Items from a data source

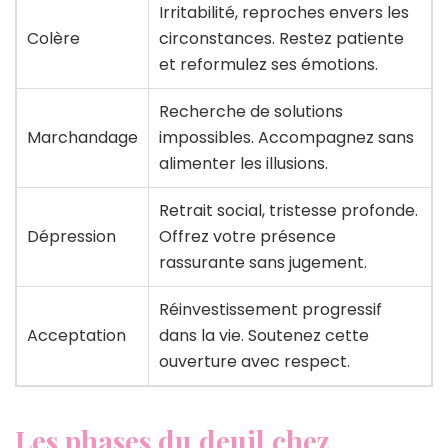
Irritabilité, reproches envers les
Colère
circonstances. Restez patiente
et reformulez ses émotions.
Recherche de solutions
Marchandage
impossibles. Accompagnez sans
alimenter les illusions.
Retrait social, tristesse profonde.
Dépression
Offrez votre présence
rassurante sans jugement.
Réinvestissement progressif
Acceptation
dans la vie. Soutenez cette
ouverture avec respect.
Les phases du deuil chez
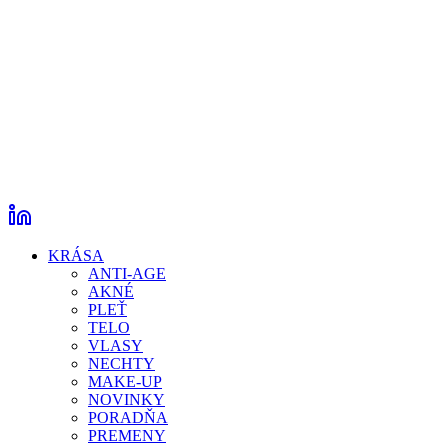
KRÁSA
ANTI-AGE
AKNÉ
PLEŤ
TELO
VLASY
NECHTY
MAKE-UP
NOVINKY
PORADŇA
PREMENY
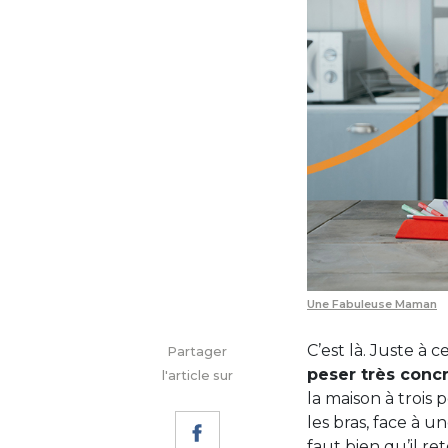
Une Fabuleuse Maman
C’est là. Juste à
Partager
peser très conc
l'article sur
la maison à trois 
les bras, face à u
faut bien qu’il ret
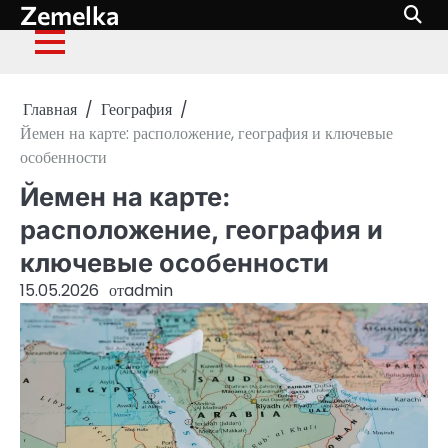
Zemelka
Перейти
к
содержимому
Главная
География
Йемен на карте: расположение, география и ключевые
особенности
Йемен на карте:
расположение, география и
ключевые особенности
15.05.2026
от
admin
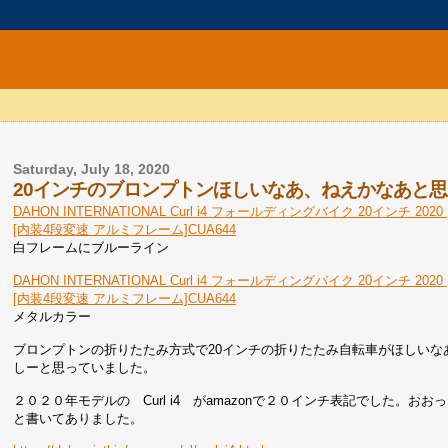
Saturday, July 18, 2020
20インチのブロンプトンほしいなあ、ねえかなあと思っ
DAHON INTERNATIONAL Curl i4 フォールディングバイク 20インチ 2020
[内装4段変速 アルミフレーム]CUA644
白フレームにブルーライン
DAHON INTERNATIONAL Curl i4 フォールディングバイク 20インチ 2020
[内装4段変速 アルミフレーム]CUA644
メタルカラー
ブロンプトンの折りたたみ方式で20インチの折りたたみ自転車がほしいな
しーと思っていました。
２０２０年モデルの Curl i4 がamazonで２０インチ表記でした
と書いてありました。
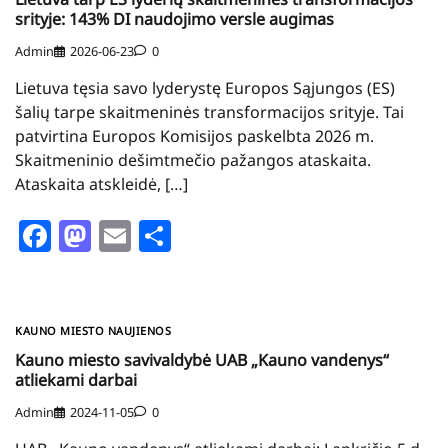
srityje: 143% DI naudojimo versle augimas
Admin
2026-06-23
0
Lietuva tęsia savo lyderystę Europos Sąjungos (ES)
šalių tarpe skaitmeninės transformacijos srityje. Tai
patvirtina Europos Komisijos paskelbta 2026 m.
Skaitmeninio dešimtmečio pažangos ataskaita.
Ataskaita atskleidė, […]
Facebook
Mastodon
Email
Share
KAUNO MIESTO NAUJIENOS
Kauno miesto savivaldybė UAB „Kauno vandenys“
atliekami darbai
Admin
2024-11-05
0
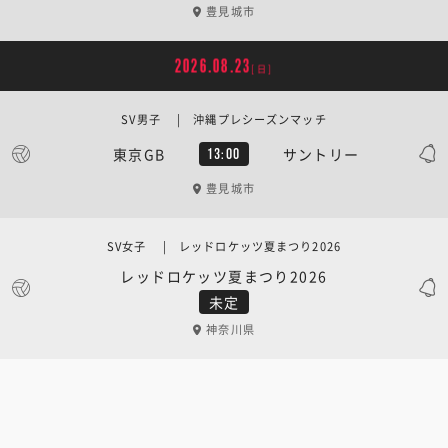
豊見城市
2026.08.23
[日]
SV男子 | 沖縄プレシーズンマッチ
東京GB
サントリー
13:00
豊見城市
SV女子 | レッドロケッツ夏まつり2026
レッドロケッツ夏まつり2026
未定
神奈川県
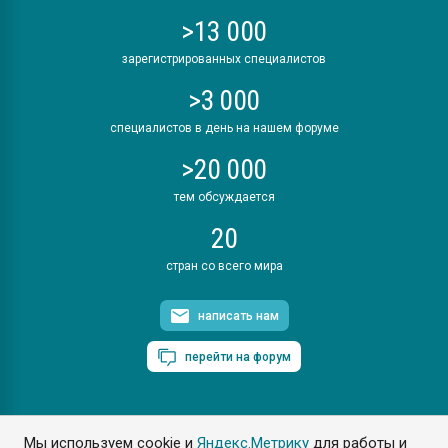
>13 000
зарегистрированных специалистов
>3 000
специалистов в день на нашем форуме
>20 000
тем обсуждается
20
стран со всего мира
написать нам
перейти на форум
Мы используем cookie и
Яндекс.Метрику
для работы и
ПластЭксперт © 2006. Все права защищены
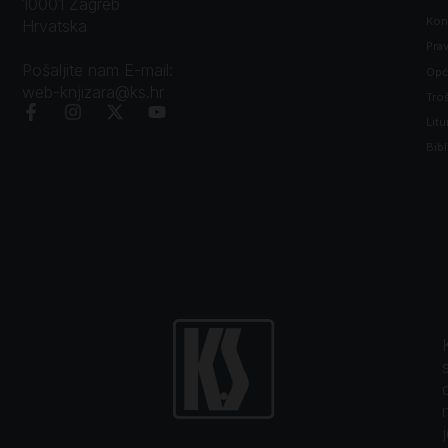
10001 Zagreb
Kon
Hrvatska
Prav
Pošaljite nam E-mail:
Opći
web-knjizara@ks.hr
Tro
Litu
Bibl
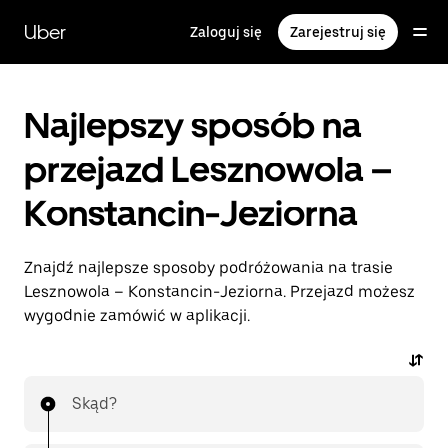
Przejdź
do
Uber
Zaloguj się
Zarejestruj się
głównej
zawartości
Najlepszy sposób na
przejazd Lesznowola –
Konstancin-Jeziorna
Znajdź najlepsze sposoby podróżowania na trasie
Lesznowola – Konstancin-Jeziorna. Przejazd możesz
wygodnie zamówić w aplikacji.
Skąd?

...

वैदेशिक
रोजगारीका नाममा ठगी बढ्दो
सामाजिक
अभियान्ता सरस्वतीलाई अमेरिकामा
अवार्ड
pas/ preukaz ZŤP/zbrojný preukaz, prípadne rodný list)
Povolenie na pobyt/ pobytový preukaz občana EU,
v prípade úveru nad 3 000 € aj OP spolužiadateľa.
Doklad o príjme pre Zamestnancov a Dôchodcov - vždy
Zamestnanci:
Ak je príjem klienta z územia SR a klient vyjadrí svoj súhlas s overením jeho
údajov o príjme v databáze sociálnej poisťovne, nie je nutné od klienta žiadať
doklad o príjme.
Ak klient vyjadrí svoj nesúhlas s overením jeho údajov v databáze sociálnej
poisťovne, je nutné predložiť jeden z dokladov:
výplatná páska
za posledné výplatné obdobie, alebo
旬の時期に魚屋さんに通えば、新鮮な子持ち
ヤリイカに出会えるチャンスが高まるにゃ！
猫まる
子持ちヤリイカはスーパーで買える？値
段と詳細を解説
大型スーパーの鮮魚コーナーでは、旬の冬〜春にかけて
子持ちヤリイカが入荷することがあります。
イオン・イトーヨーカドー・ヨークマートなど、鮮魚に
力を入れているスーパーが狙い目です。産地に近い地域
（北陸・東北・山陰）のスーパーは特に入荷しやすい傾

==

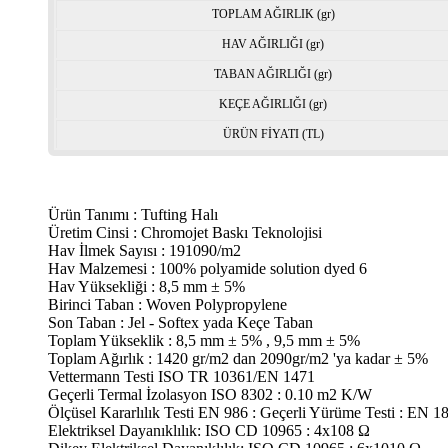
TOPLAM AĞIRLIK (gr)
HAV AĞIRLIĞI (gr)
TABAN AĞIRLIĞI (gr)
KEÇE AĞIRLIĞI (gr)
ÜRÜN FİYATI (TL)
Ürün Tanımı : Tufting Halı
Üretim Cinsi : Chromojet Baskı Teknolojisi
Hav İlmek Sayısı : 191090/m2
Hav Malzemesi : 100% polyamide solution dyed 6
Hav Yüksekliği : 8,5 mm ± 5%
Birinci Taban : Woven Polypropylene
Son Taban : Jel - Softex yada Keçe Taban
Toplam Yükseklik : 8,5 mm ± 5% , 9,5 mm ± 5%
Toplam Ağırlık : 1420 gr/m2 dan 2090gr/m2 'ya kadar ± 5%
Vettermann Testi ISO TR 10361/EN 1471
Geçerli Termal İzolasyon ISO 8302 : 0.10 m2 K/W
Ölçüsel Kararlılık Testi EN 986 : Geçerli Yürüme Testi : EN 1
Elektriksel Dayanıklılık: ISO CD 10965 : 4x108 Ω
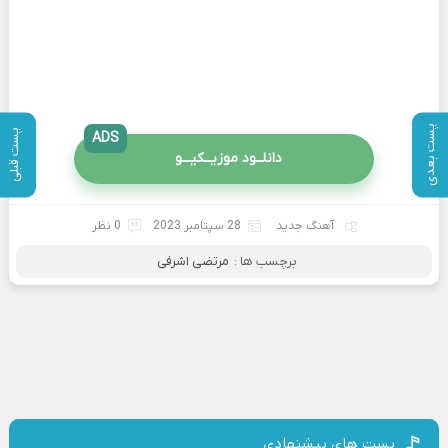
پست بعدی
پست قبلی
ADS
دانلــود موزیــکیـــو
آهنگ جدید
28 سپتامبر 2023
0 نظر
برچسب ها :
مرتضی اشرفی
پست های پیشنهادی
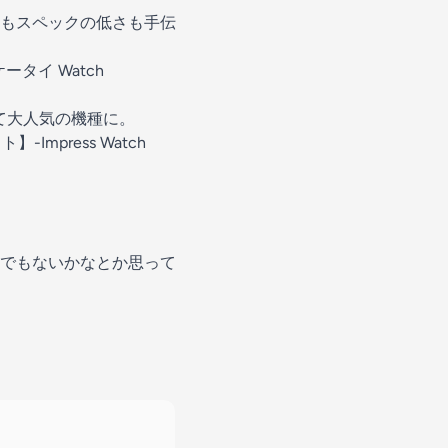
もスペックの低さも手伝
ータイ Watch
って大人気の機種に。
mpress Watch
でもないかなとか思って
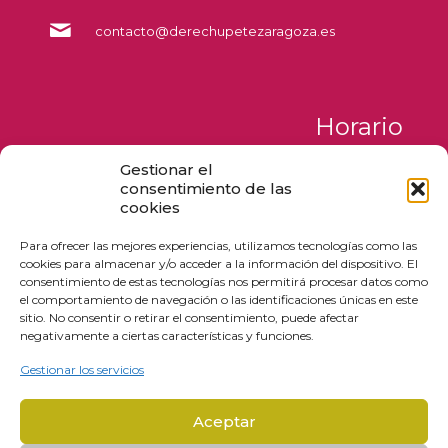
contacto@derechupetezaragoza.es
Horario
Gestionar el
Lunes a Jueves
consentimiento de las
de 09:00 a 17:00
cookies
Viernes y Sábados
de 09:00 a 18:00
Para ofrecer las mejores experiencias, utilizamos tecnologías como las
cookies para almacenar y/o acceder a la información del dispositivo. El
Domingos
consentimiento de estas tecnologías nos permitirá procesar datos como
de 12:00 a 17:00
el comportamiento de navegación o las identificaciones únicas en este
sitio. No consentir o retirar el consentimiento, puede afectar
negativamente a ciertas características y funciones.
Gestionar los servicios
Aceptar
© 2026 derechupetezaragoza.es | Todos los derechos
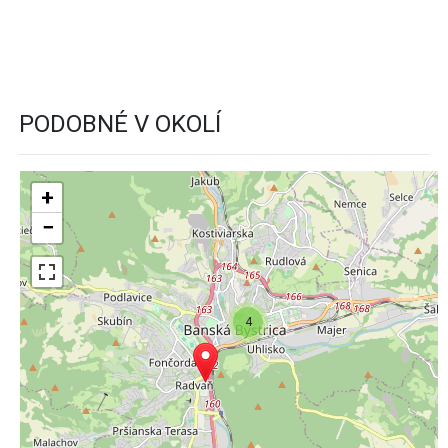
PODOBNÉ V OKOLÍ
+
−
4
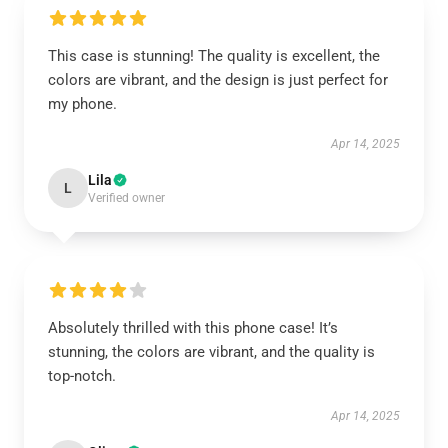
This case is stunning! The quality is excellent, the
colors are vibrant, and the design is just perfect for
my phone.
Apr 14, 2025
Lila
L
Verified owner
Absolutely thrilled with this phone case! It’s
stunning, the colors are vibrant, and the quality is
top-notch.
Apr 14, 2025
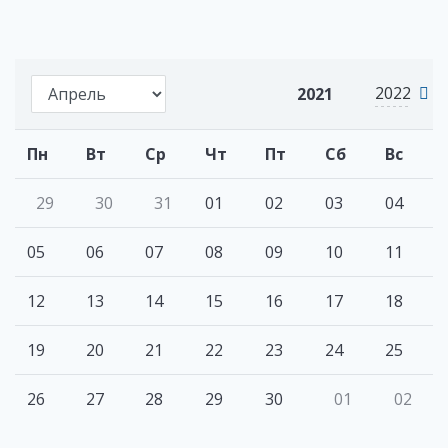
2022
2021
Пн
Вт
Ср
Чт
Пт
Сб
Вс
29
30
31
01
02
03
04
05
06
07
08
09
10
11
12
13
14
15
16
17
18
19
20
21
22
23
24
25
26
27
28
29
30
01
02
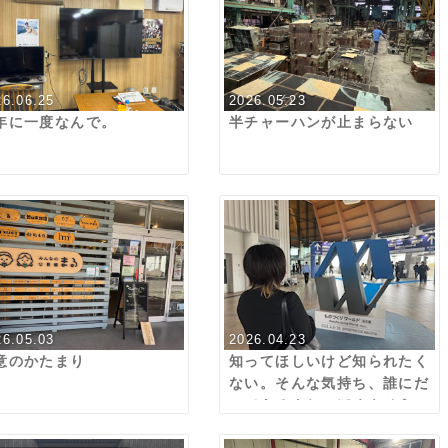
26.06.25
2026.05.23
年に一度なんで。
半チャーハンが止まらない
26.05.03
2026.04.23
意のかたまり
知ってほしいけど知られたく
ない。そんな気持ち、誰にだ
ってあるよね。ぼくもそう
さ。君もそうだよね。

PROBLEM STATEMENT:
Give the rows starting at the line that contains "srityje: 143% DI naudojimo versle augimas" and ending at the line that contains "Skaitmeninio dešimtmečio pažangos ataskaita." as a numbered list. Include both of those lines and leave out any blank lines.

SOLUTION TO THE PROBLEM:
1. srityje: 143% DI naudojimo versle augimas
2. Admin
3. 2026-06-23
4. 0
5. Lietuva tęsia savo lyderystę Europos Sąjungos (ES)
6. šalių tarpe skaitmeninės transformacijos srityje. Tai
7. patvirtina Europos Komisijos paskelbta 2026 m.
8. Skaitmeninio dešimtmečio pažangos ataskaita.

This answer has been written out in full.